Carry on the APH-p53 BioBrick part description past its last sentence, picking up with the next assembly step.

= Given text =
---

Composite
RFC 37

Part:BBa_K245099

Designed by: Špela Miklavič   Group: iGEM09_Slovenia   (2009-10-16)

APH-p53


This part is designed to prepare a self-assembling polypeptide material which is composed of a homodimeric antiparallel coiled-coil segment (APH) and a p53 tetramerization domain linked by a dipeptide linker. This material forms a crosslinked lattice under the native conditions.

Part BBa_K245099 is intended to be cloned into the BioBrick vector under the strong promotor, such as T7. It has been experimentally in vector BBa_K245005

The gene for APH is of synthetic origin, optimized for expression in E. coli and based on aminoacid sequence of a designed homodimeric antiparallel coiled-coil from the reference (Gurnon et al., 2003). The gene for p53 tetramerization domain was also of synthetic origin, based on aminoacid sequence of human p53 tetramerization domain, optimized for expression in E. coli.


Assembly of part BBa_K245099

First, each of the coding sequences was cloned into the BioBrick vector (BBa_K245005). The vector already contains T7 promoter, RBS and ATG at 5' of multiple-cloning site, T7 terminator and STOP codon at 3' of multiple-cloning site. His-tag coding sequence is also incorporated between ATG and multiple-cloning site. Resulting basic parts were BBa_K245133 (APH inserted in functionalized vector BBa_K245005) and BBa_K245128 (p53 inserted in functionalized vector BBa_K245005).

---

= Data for analysis =

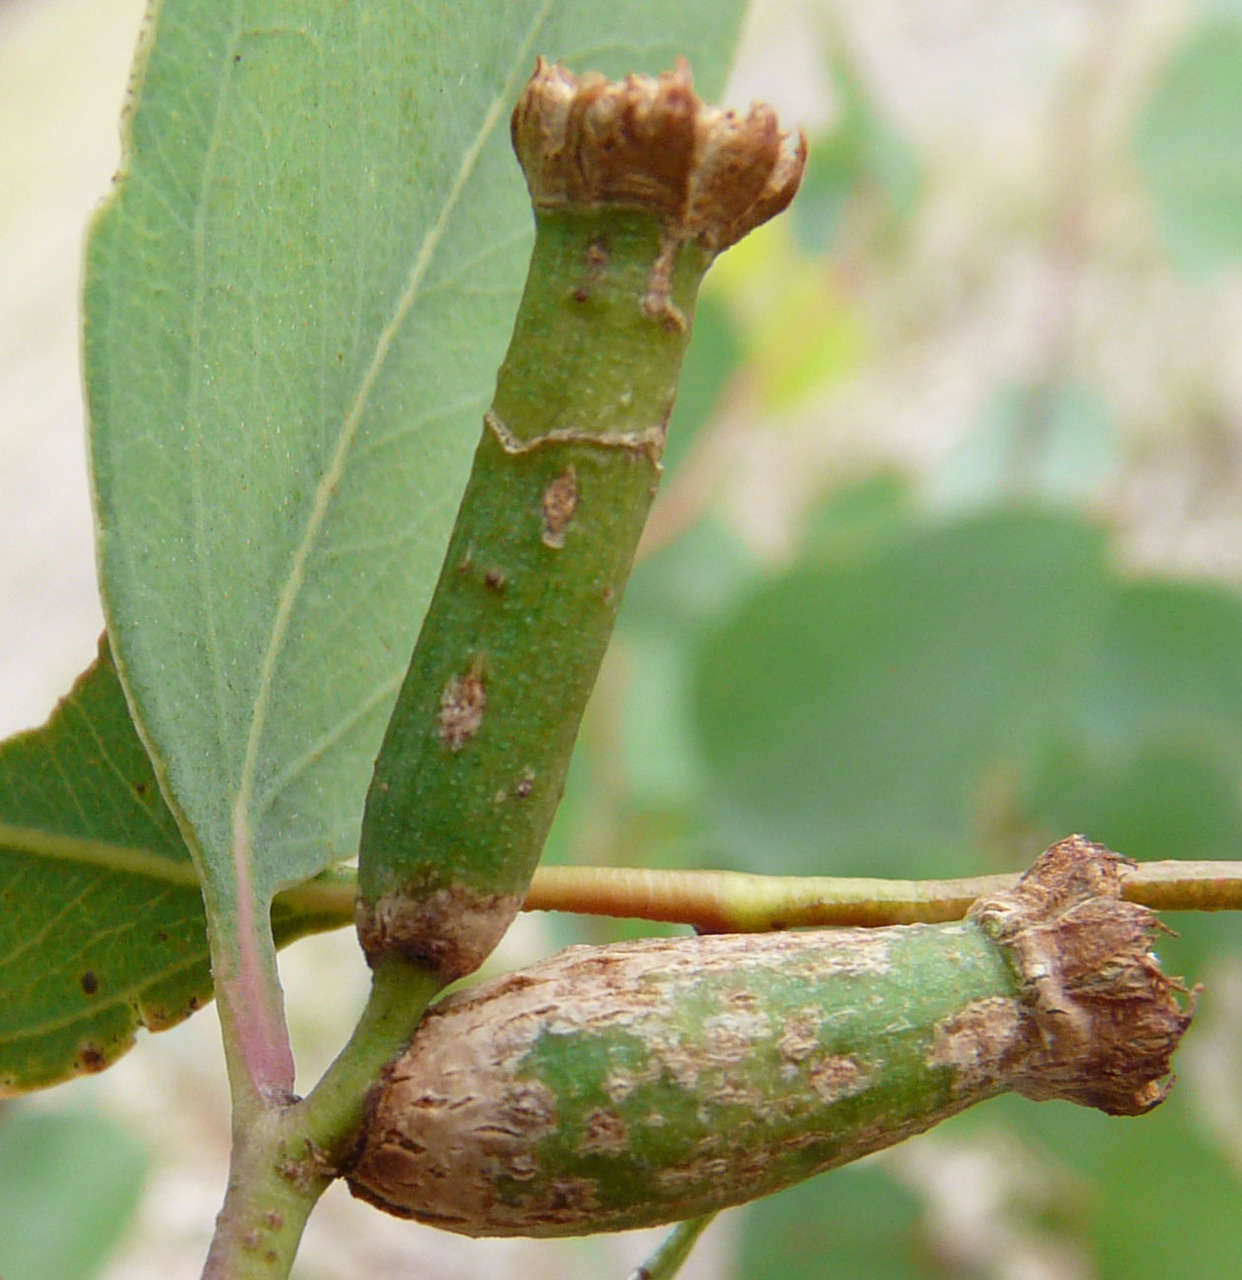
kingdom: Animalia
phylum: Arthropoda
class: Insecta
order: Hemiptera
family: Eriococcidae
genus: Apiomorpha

---

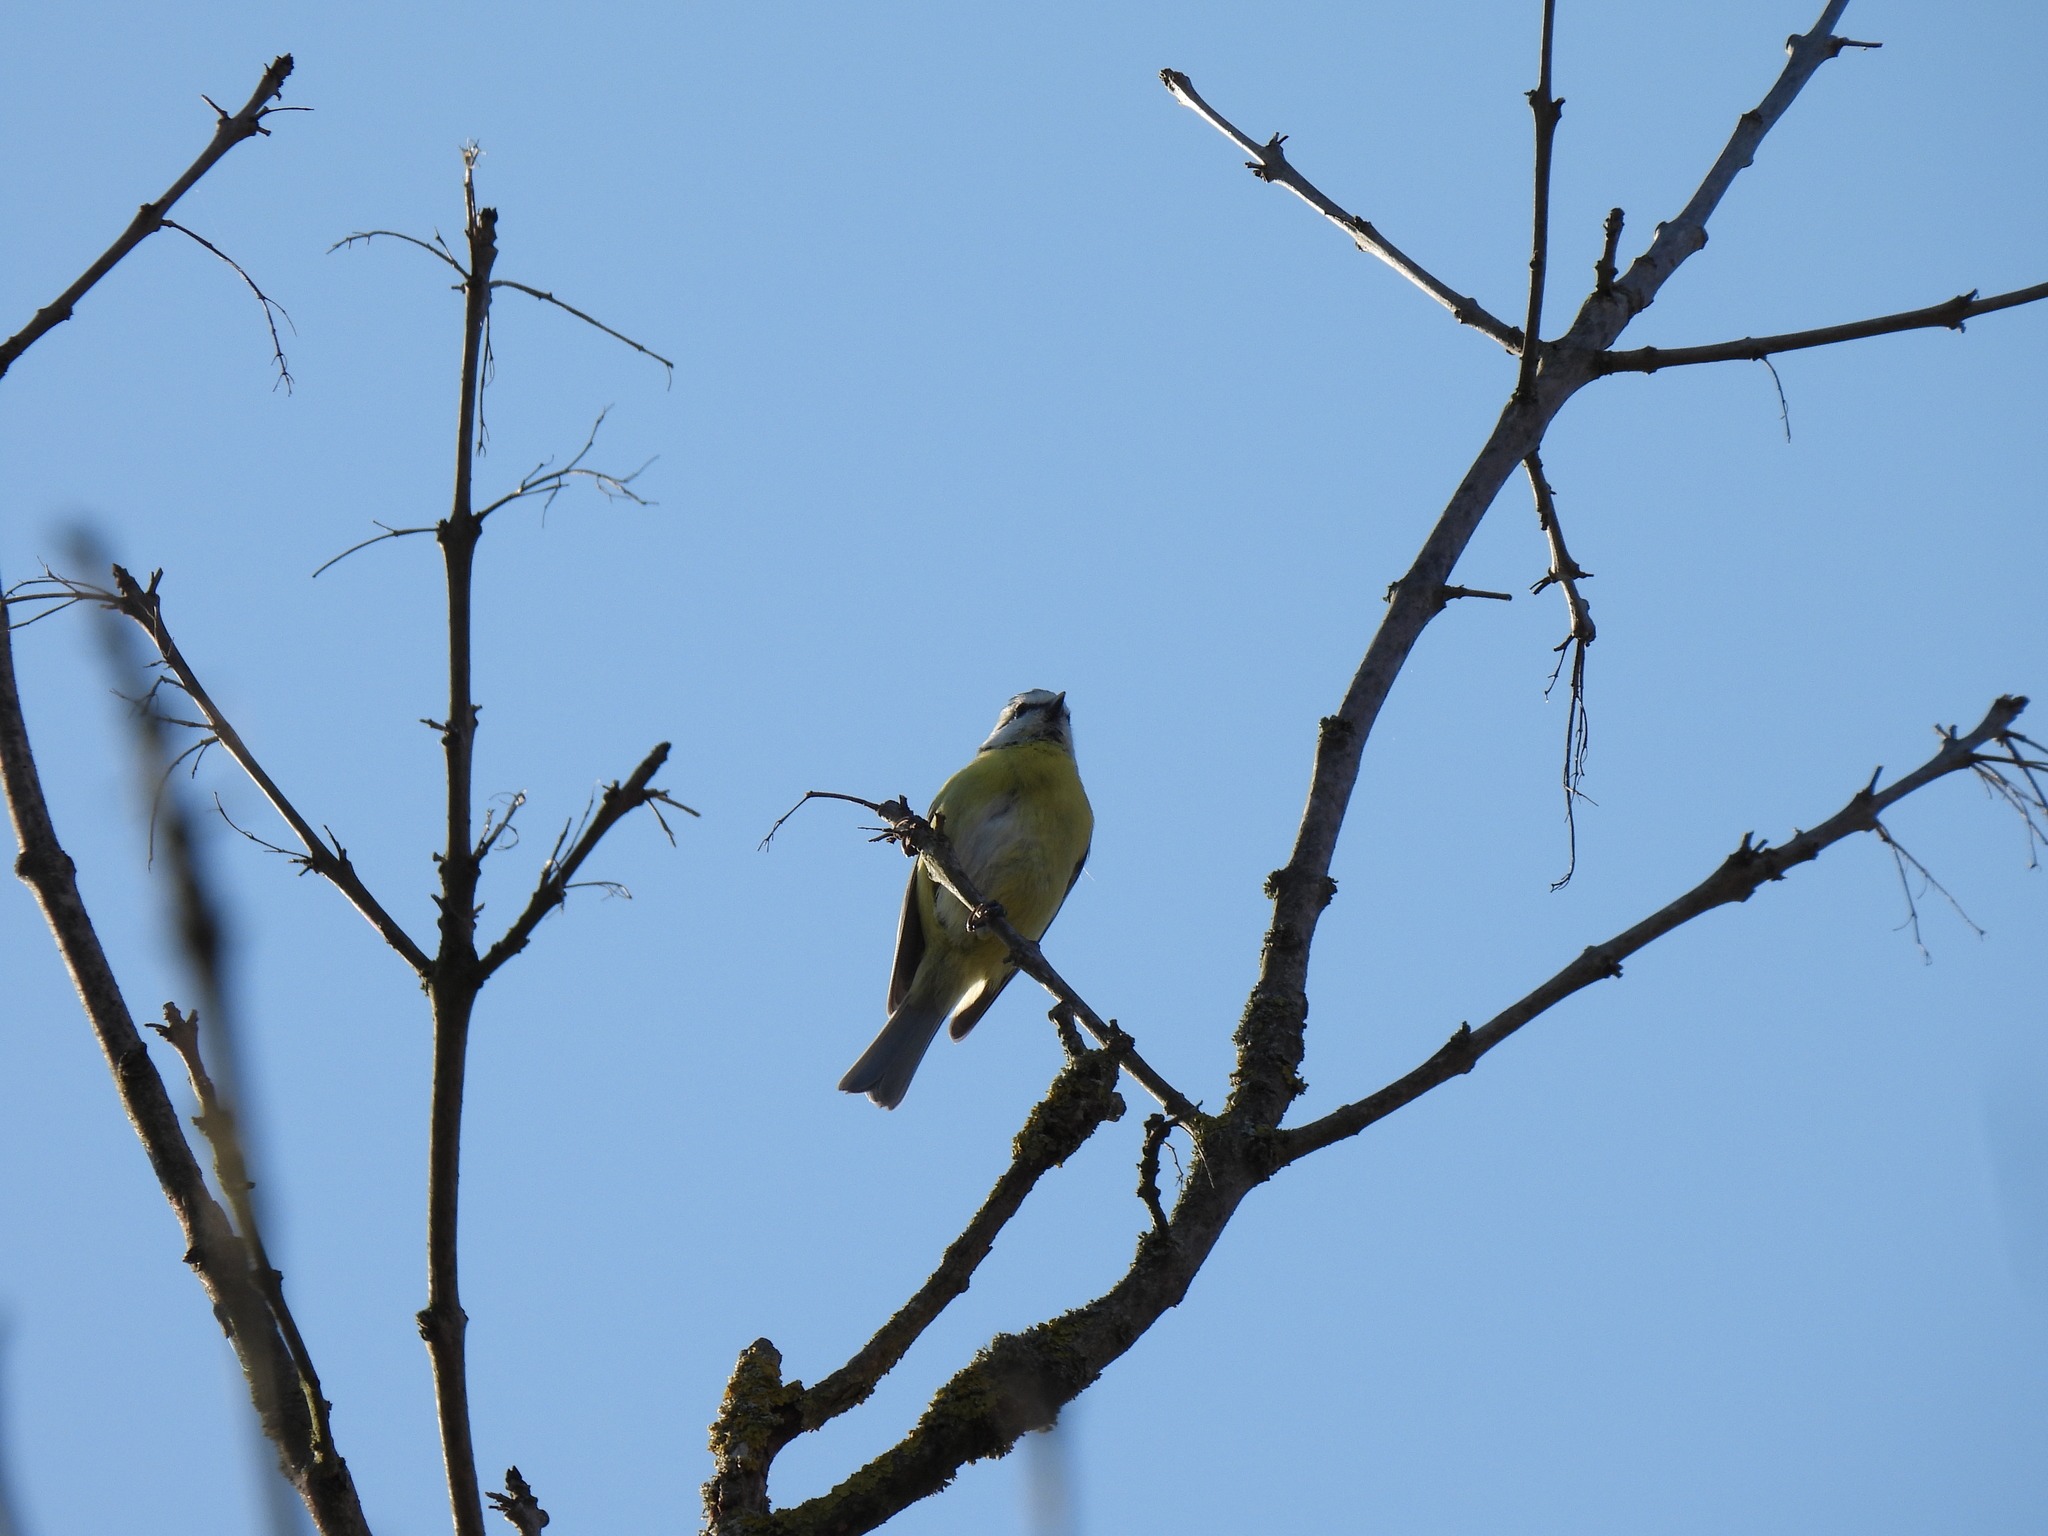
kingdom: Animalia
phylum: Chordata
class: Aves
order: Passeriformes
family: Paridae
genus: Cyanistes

---

= Answer =
The part with p53 was cut with NgoMIV and XbaI restriction enzymes and the part containing APH was cut with BspeEI and XbaI restriction enzymes. The APH-coding fragment was ligated into the linearized p53 part (BBa_K245128). Ligation resulted in a new composite part (BBa_K245099) where APH gene is located 5’ of p53. A joining of NgoMIV and BspEI restriction sites generates a protein-domain friendly scar tccggc (SG) after the ligation of basic parts BBa_K245133 and BBa_K245128. Resulting composite part BBa_K245099 has also His-tag-coding sequence due to design of our vector. Figure 1 shows the schematic representation of polypeptide product of this construct.



Figure 1: Scheme of the polypeptide product of construct APH-p53.



For protein synthesis E. coli BL21(DE3) pLysS transformed with part BBa_K245099 were cultivated and induced by the addition of IPTG. Protein was expressed in high yield (Figure 2) in form of inclusion bodies and hence easily isolated. His-tag linked to APH-p53 fusion enables protein detection using anti-His primary antibodies and its purification (Figure 2).



Figure 2: Western blot confirmation of expression of APH-p53 in E.coli.



The stability of the fusion protein APH-p53 was determined by far-UV spectra of this protein in solution (0.1 mg/ml) at different concentrations of GdnHCl (Figure 3).



Figure 3: Fraction of unfolded APH-p53 as a function of denaturant concentration.



This protein is a combination of tetramerization domain with homodimeric antiparallel coiled-coil-forming domain and hence is able to form a two-dimensional lattice. Membranes, generated in this way, have pores of defined dimensions that depend on the length of coiled-coil segment (APH in this case, but could be replaced with other coiled-coil segments, such as BBa_K245132). Schematic representation of a membrane assembly is shown on Figure 4. The formed membrane was investigated with scanning electron microscope and the microscopic image is shown on Figure 5.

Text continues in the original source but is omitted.